Fall is here! My all-time favorite season of the year. Lots of root vegetables, warm foods, and cozy nights. This savory galette with zucchini, mushroom and boy choy is PERFECT for this time of year. It’s full of flavor, can be made gluten free depending on your dough, and a great appetizer or even main course!
This post has been sponsored by K-Mama Sauce. Thank you for supporting brands that make Get Well With Em possible.
This is the 11th out of 12 recipes that I’ll be sharing with K-Mama Sauce and I have to say, it may be one of my favorites. Either these, or the smashed sweet potatoes. Which now that I think about it, I need to make again ASAP since it’s finally fall!
Anyways, when coming up for the recipe for this savory galette, I had one goal. How can I cram the most tasty fall veggies and flavor into one pie dough? WELL my friends, I did it. All you have to do is hit up your farmers’ market before they close for the season, grab some fall veggies, and you’re on your way. I chose to make my own dough because I wanted a gluten free crust. I used this recipe from Miss Allie’s Kitchen, but subbed Bob’s Red Mill Gluten Free All Purpose Flour. It worked like a charm. That being said, you can also pick up pie dough or pizza dough from the store and it’d work just the same. If you choose pizza dough, it might be a bit heartier and less flaky, but the flavors should still go together nicely!
One of the things I love about this savory fall galette is how well all the flavors came together. With the flaky pie crust, cartelized onions, and K-Mama tomato sauce base, it’s like comfort food, but without all the stuff that usually makes my stomach hurt.
Before thinking that this recipe looks complicated, think again! All you have to do is roll out the dough, then add your sauce and sautéed veggies, before folding the sides in and coating with the egg wash.

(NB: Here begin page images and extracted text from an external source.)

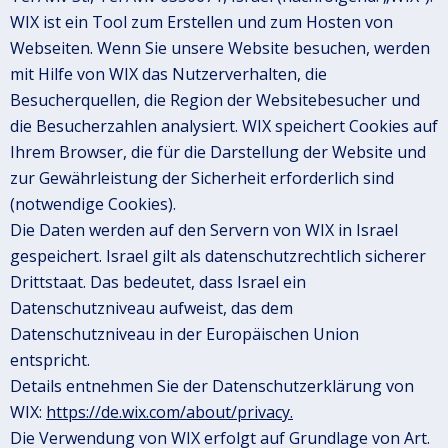
WIX ist ein Tool zum Erstellen und zum Hosten von
Webseiten. Wenn Sie unsere Website besuchen, werden
mit Hilfe von WIX das Nutzerverhalten, die
Besucherquellen, die Region der Websitebesucher und
die Besucherzahlen analysiert. WIX speichert Cookies auf
Ihrem Browser, die für die Darstellung der Website und
zur Gewährleistung der Sicherheit erforderlich sind
(notwendige Cookies).
Die Daten werden auf den Servern von WIX in Israel
gespeichert. Israel gilt als datenschutzrechtlich sicherer
Drittstaat. Das bedeutet, dass Israel ein
Datenschutzniveau aufweist, das dem
Datenschutzniveau in der Europäischen Union
entspricht.
Details entnehmen Sie der Datenschutzerklärung von
WIX:
https://de.wix.com/about/privacy.
Die Verwendung von WIX erfolgt auf Grundlage von Art.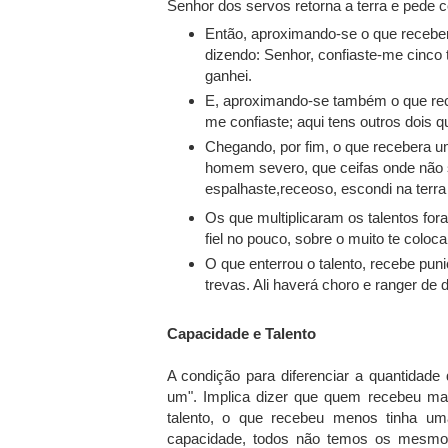
Senhor dos servos retorna a terra e pede c
Então, aproximando-se o que recebera
dizendo: Senhor, confiaste-me cinco t
ganhei.
E, aproximando-se também o que receb
me confiaste; aqui tens outros dois q
Chegando, por fim, o que recebera u
homem severo, que ceifas onde não 
espalhaste,receoso, escondi na terra o
Os que multiplicaram os talentos fora
fiel no pouco, sobre o muito te coloca
O que enterrou o talento, recebe puniç
trevas. Ali haverá choro e ranger de 
Capacidade e Talento
A condição para diferenciar a quantidade
um". Implica dizer que quem recebeu mai
talento, o que recebeu menos tinha u
capacidade, todos não temos os mesmos 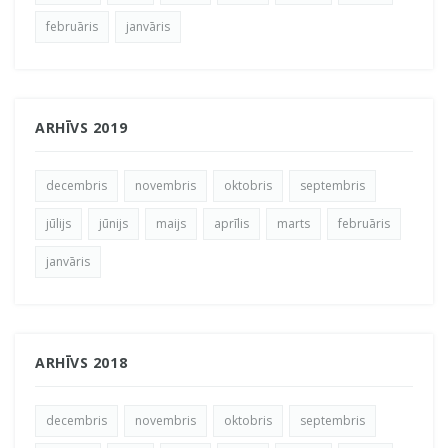
februāris
janvāris
ARHĪVS 2019
decembris
novembris
oktobris
septembris
jūlijs
jūnijs
maijs
aprīlis
marts
februāris
janvāris
ARHĪVS 2018
decembris
novembris
oktobris
septembris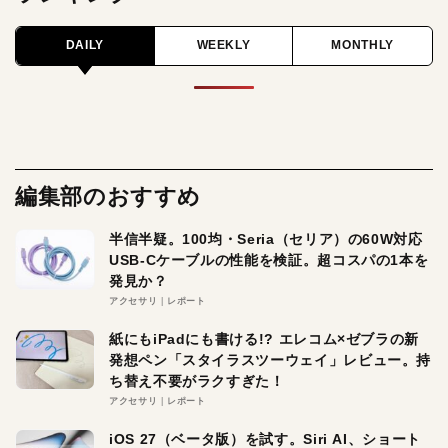
DAILY
WEEKLY
MONTHLY
編集部のおすすめ
半信半疑。100均・Seria（セリア）の60W対応
USB-Cケーブルの性能を検証。超コスパの1本を
発見か？
アクセサリ
レポート
紙にもiPadにも書ける!? エレコム×ゼブラの新
発想ペン「スタイラスツーウェイ」レビュー。持
ち替え不要がラクすぎた！
アクセサリ
レポート
iOS 27（ベータ版）を試す。Siri AI、ショート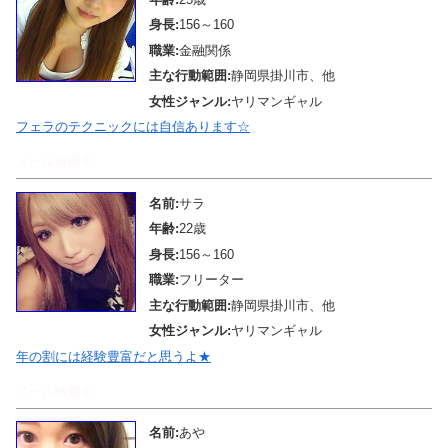
身長:
156～160
職業:
金融関係
主な行動範囲:
静岡県掛川市、他
女性ジャンル:
ヤリマンギャル
フェラのテクニックには自信あります☆
メール待機中
名前:
サラ
年齢:
22歳
身長:
156～160
職業:
フリーター
主な行動範囲:
静岡県掛川市、他
女性ジャンル:
ヤリマンギャル
年の割には経験豊富だと思うよ★
メール待機中
名前:
あや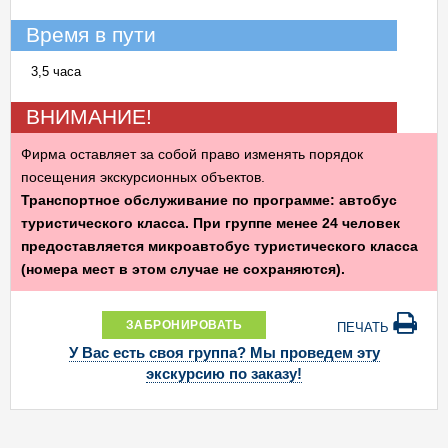
Время в пути
3,5 часа
ВНИМАНИЕ!
Фирма оставляет за собой право изменять порядок
посещения экскурсионных объектов.
Транспортное обслуживание по программе: автобус
туристического класса. При группе менее 24 человек
предоставляется микроавтобус туристического класса
(номера мест в этом случае не сохраняются).
ЗАБРОНИРОВАТЬ
ПЕЧАТЬ
У Вас есть своя группа? Мы проведем эту
экскурсию по заказу!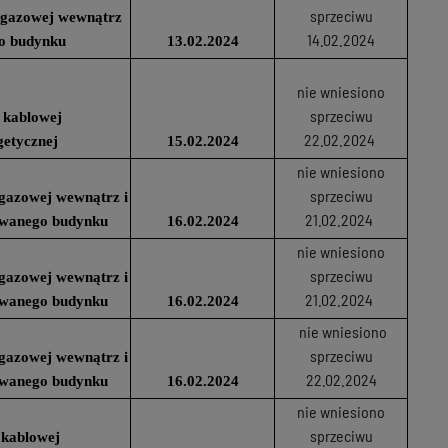
sprzeciwu
ji gazowej wewnątrz
14.02.2024
o budynku
13.02.2024
nie wniesiono
sprzeciwu
 kablowej
22.02.2024
getycznej
15.02.2024
nie wniesiono
sprzeciwu
i gazowej wewnątrz i
21.02.2024
owanego budynku
16.02.2024
nie wniesiono
sprzeciwu
i gazowej wewnątrz i
21.02.2024
owanego budynku
16.02.2024
nie wniesiono
sprzeciwu
i gazowej wewnątrz i
22.02.2024
owanego budynku
16.02.2024
nie wniesiono
sprzeciwu
 kablowej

Trust me, I don’t share many baking recipes because I think they’re too complicated. This recipe I just the right about of messy. And honestly, I think it’s so much fun to play with dough. I mean, I totally get why Play-Doh exists. Ya feel me?!
So gather your ingredients, invite some friends over, and make this savory fall galette ASAP. I promise you won’t regret it.
Until next time. Be well,
PIN THE SAVORY FALL GALETTE WITH ZUCCHINI, MUSHROOMS AND BOK CHOY FOR LATER!
This savory galette with zucchini, mushrooms, and bok choy is full of fall flavor, gluten free, and the perfect appetizer for the cozy fall season!
- 1 pie dough of choice, see notes for the recipe I used.
- 1/2 red onion, sliced
- 2 cups zucchini, sliced
- 1 cup mushrooms
- 2 tbsp diced thyme and rosemary
- 2 cups bok choy, chopped
- 1/2 cup tomato sauce
- 2 tbsp K-Mama Sauce
- coconut oil cooking spray
- 1 egg
Warm your skillet over medium-high heat and spray with non-stick cooking spray.
Add sliced red onion, season with salt, and cook until translucent and lightly browned. Stir consistently to avoid burning and add more oil/salt as necessary.
Add squash, mushrooms and spices. Cover and lower heat. Continue to cook until vegetables are cooked through and spices have been able to blend together.
Add boy choy and cook for 4 additional minutes.
Meanwhile, on a floured baking sheet, roll out your pie dough.
Preheat your oven to 425 degrees.
Mix together K-Mama Sauce with your tomato sauce, and spread an even layer on your dough.
When vegetables are ready, spoon them into the middle of the dough. You may have extra vegetables, so make sure you leave at least 3 inches around the diameter of your dough to fold over!
Fold edges in. Don't worry about making it look perfect! Then scramble your egg with 1 tbsp water, and use a spoon or brush to cover the tops of the dough.
Transfer to the oven and cook for 25 to 30 minutes or until your dough is a golden brown.
Remove from the oven, let cool for 10 minutes, then eat and enjoy!
For the dough, I used this recipe from Miss Allie's Kitchen but subbed Bob's Red Mill Gluten-Free All Purpose Flour!
You can also buy pre-made pie or pizza dough. Just keep in mind that the pizza dough won't be quite as flaky, the flavors should still work though!